The lack of a majority government has put the Shas party in a strong position to press for its policies - increased family benefits that would cost $400m, and a promise not to negotiate with the Palestinians over the future status of Jerusalem.

On Monday, Shimon Peres, the president, had given Livni a two-week extension to the original 28-day period allowed to form her administration.

Livni, who is presently the foreign minister, was elected leader of the Kadima party last month after Ehud Olmert resigned as prime minister amid a corruption scandal.

Major differences

Last week Kadima, which has 29 seats in the 120-member parliament, reached a draft coalition agreement with the Labour party, which has 19 MPs.

But major differences emerged in negotiations with Shas, which has 12 MPs and has played the role of kingmaker in the past.

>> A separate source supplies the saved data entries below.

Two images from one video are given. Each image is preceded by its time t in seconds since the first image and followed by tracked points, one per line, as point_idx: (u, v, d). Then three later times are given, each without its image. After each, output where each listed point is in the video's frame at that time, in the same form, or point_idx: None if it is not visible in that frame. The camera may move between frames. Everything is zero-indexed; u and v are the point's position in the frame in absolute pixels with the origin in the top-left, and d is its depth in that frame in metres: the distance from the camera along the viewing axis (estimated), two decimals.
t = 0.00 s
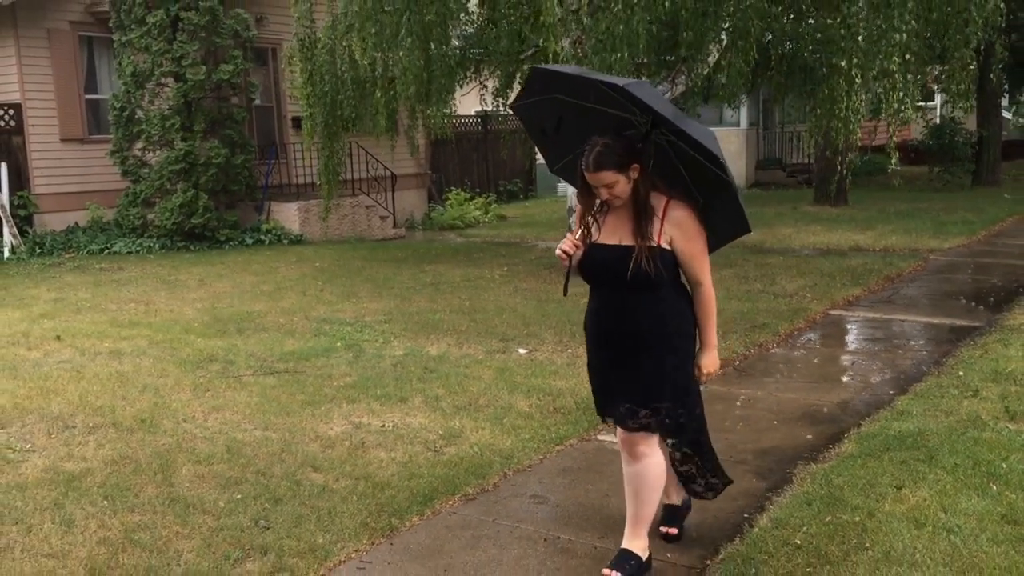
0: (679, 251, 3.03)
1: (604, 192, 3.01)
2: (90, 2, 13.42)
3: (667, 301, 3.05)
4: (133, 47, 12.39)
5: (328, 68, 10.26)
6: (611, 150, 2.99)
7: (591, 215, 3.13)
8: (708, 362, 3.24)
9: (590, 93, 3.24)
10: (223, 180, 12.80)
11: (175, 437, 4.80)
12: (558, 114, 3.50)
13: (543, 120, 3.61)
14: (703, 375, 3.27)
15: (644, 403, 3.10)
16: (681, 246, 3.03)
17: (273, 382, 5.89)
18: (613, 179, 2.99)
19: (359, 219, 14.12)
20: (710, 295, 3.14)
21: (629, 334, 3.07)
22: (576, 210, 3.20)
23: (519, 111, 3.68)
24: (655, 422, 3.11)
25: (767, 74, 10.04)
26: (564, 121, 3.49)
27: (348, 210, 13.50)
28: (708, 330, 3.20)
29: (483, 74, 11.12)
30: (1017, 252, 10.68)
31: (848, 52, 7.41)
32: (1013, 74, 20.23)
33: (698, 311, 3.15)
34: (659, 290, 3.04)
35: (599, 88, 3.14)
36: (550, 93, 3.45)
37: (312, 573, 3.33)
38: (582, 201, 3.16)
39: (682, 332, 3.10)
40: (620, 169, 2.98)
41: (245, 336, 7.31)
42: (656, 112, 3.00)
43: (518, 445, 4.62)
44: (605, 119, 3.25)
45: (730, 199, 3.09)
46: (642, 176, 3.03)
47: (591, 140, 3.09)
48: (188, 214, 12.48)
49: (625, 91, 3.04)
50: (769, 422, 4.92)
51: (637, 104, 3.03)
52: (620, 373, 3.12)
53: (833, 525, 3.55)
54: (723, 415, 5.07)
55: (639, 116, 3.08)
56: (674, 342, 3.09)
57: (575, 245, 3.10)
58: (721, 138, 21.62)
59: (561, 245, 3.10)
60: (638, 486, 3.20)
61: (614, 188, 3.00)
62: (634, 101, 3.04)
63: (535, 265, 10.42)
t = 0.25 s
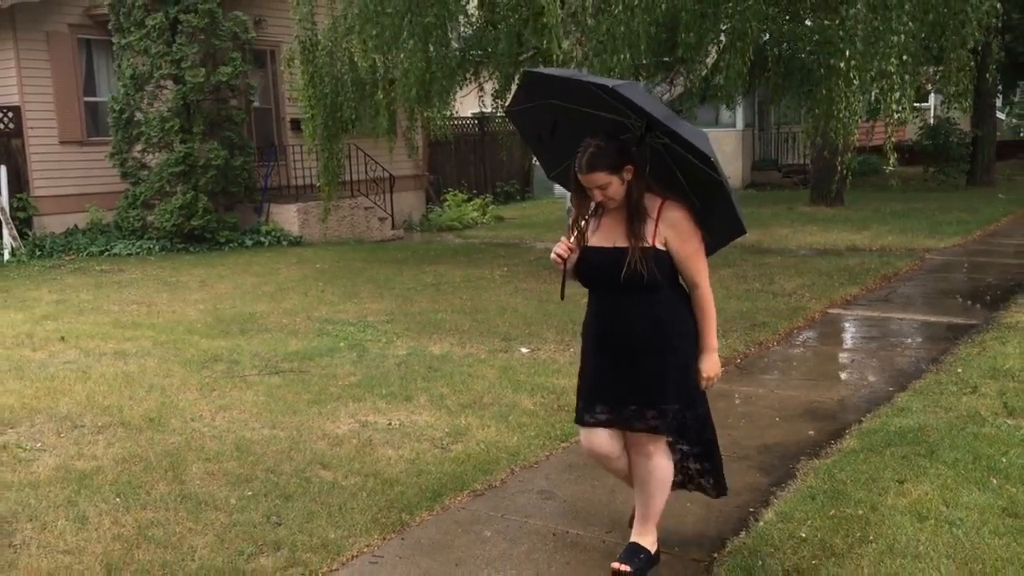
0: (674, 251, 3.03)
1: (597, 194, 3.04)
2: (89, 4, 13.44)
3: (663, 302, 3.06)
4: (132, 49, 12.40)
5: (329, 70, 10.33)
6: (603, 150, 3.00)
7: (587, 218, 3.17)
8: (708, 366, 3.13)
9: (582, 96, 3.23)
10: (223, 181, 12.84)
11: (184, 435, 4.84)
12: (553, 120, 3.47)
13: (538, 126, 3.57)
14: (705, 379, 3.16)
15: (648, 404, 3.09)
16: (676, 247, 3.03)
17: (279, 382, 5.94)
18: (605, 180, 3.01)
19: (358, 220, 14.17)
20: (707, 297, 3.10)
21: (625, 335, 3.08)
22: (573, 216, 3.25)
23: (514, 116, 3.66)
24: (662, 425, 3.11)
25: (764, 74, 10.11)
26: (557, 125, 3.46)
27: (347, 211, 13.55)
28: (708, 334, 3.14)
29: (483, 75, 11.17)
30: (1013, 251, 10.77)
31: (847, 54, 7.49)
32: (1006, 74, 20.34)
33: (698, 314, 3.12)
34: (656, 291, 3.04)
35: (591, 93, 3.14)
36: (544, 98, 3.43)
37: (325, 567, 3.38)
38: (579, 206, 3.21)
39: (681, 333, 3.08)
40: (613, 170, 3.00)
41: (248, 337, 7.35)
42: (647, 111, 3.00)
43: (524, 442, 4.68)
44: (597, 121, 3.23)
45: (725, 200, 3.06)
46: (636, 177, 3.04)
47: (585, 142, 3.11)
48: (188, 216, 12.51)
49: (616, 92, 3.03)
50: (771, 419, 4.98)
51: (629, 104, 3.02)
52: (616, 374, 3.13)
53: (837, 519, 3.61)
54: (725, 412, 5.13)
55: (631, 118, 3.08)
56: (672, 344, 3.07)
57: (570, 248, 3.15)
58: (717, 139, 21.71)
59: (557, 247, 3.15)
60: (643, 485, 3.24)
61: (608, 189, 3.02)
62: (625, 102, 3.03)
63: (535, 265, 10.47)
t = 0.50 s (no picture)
0: (678, 250, 3.01)
1: (598, 193, 3.02)
2: (87, 5, 13.45)
3: (665, 301, 3.04)
4: (131, 50, 12.41)
5: (329, 70, 10.38)
6: (603, 150, 2.98)
7: (589, 216, 3.15)
8: (709, 367, 3.09)
9: (582, 96, 3.18)
10: (222, 182, 12.85)
11: (194, 432, 4.88)
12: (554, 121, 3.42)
13: (539, 132, 3.50)
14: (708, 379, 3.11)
15: (648, 401, 3.10)
16: (678, 245, 3.01)
17: (285, 380, 5.98)
18: (607, 180, 2.99)
19: (357, 220, 14.20)
20: (710, 295, 3.08)
21: (627, 334, 3.07)
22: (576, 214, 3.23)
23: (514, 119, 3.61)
24: (659, 418, 3.12)
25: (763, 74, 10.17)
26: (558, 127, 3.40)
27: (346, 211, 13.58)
28: (710, 333, 3.09)
29: (483, 75, 11.20)
30: (1009, 249, 10.85)
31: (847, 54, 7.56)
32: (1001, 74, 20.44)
33: (701, 312, 3.10)
34: (659, 289, 3.03)
35: (589, 93, 3.12)
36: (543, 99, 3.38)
37: (340, 560, 3.42)
38: (581, 205, 3.19)
39: (684, 332, 3.07)
40: (614, 169, 2.98)
41: (252, 336, 7.39)
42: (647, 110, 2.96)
43: (531, 437, 4.73)
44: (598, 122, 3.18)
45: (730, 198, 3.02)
46: (638, 175, 3.02)
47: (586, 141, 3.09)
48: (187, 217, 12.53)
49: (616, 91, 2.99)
50: (775, 415, 5.03)
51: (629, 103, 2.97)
52: (617, 372, 3.11)
53: (843, 511, 3.66)
54: (729, 408, 5.18)
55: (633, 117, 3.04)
56: (673, 344, 3.06)
57: (572, 247, 3.14)
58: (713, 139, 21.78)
59: (559, 247, 3.14)
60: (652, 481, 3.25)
61: (609, 189, 3.00)
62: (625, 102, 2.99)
63: (535, 264, 10.52)
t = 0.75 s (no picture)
0: (684, 245, 2.98)
1: (602, 190, 2.96)
2: (89, 5, 13.49)
3: (672, 298, 3.00)
4: (134, 50, 12.44)
5: (334, 70, 10.45)
6: (607, 147, 2.93)
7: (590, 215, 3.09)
8: (712, 363, 3.08)
9: (580, 94, 3.15)
10: (225, 180, 12.90)
11: (206, 427, 4.94)
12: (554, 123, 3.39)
13: (538, 132, 3.48)
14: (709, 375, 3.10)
15: (654, 400, 3.05)
16: (684, 240, 2.98)
17: (294, 376, 6.04)
18: (613, 175, 2.94)
19: (359, 218, 14.25)
20: (715, 291, 3.05)
21: (633, 333, 3.01)
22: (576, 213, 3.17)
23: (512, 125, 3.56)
24: (665, 416, 3.06)
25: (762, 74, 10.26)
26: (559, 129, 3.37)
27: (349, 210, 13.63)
28: (714, 329, 3.07)
29: (486, 75, 11.26)
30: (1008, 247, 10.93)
31: (849, 54, 7.62)
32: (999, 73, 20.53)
33: (704, 308, 3.07)
34: (665, 286, 2.99)
35: (588, 92, 3.09)
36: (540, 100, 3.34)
37: (356, 551, 3.48)
38: (582, 203, 3.12)
39: (689, 329, 3.04)
40: (617, 164, 2.93)
41: (259, 333, 7.45)
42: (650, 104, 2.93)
43: (540, 432, 4.79)
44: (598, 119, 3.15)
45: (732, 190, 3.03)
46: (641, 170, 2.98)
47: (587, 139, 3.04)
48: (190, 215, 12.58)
49: (617, 86, 2.95)
50: (779, 409, 5.09)
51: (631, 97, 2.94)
52: (622, 372, 3.05)
53: (849, 502, 3.72)
54: (734, 403, 5.25)
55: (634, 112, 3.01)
56: (679, 340, 3.03)
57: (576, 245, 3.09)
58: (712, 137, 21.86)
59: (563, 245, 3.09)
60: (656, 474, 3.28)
61: (615, 184, 2.95)
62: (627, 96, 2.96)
63: (537, 262, 10.58)
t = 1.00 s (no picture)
0: (686, 254, 2.98)
1: (604, 195, 2.97)
2: (94, 5, 13.54)
3: (674, 308, 3.01)
4: (139, 49, 12.48)
5: (339, 70, 10.49)
6: (609, 153, 2.93)
7: (592, 222, 3.09)
8: (717, 373, 3.10)
9: (580, 102, 3.15)
10: (228, 179, 12.95)
11: (218, 424, 4.99)
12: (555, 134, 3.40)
13: (538, 142, 3.49)
14: (715, 385, 3.13)
15: (655, 409, 3.06)
16: (685, 249, 2.98)
17: (303, 374, 6.09)
18: (614, 182, 2.94)
19: (362, 218, 14.30)
20: (716, 301, 3.06)
21: (634, 343, 3.00)
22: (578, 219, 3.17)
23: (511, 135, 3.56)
24: (663, 424, 3.09)
25: (765, 75, 10.30)
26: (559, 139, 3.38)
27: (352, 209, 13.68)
28: (716, 338, 3.10)
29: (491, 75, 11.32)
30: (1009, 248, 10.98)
31: (854, 55, 7.68)
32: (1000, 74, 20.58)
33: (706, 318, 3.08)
34: (667, 295, 2.99)
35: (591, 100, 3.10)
36: (540, 110, 3.34)
37: (371, 544, 3.54)
38: (584, 209, 3.12)
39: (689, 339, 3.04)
40: (619, 170, 2.93)
41: (266, 331, 7.51)
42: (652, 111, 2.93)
43: (548, 429, 4.85)
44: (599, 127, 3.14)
45: (733, 198, 3.04)
46: (644, 177, 2.98)
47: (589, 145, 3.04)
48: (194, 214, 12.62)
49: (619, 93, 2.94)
50: (785, 408, 5.15)
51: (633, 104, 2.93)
52: (624, 381, 3.04)
53: (855, 498, 3.78)
54: (740, 401, 5.30)
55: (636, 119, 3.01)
56: (680, 350, 3.04)
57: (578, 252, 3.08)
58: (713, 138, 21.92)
59: (565, 252, 3.07)
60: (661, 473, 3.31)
61: (616, 191, 2.95)
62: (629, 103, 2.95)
63: (541, 261, 10.63)
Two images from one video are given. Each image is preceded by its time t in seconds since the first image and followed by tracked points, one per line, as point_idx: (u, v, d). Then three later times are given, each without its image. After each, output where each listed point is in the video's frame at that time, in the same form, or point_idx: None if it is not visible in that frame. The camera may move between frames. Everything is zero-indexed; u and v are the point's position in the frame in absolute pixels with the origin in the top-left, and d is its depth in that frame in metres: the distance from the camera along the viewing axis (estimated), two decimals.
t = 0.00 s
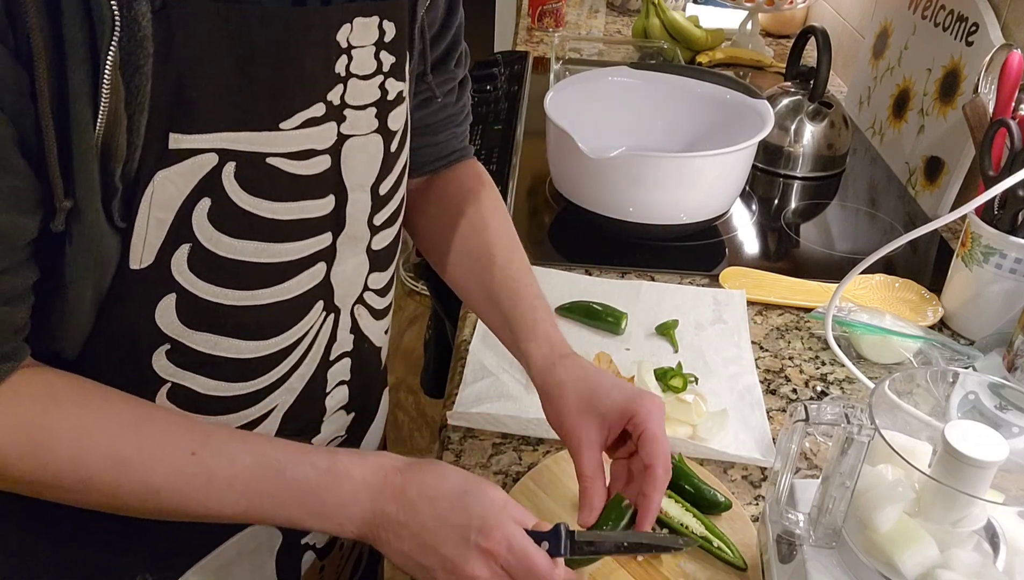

The Pensioners party, which has seven parliamentary seats, is demanding a rise in pensions that could cost another $900m, and talks have been more difficult than expected.

'No more haggling'

Tzahi Hanegbi, a Kadima party Knesset member, who has been leading the negotiations, said his party had gone as far as it could.

"There is a limit to the haggling," he told Israeli public radio. "This is true for Shas, the Pensioners party and for the others who have failed to fully appreciate Tzipi Livni's determination.

"Enough of this bazaar."

If a new government is not formed snap polls will be held in 2009 with the possibility that the vote could return the right-wing Likud party to power.

As foreign minister, Livni has been leading US-backed negotiations with the Palestinians since the November 2007 Annapolis conference that revived peace talks.

She has said she would continue the peace process if she becomes prime minister.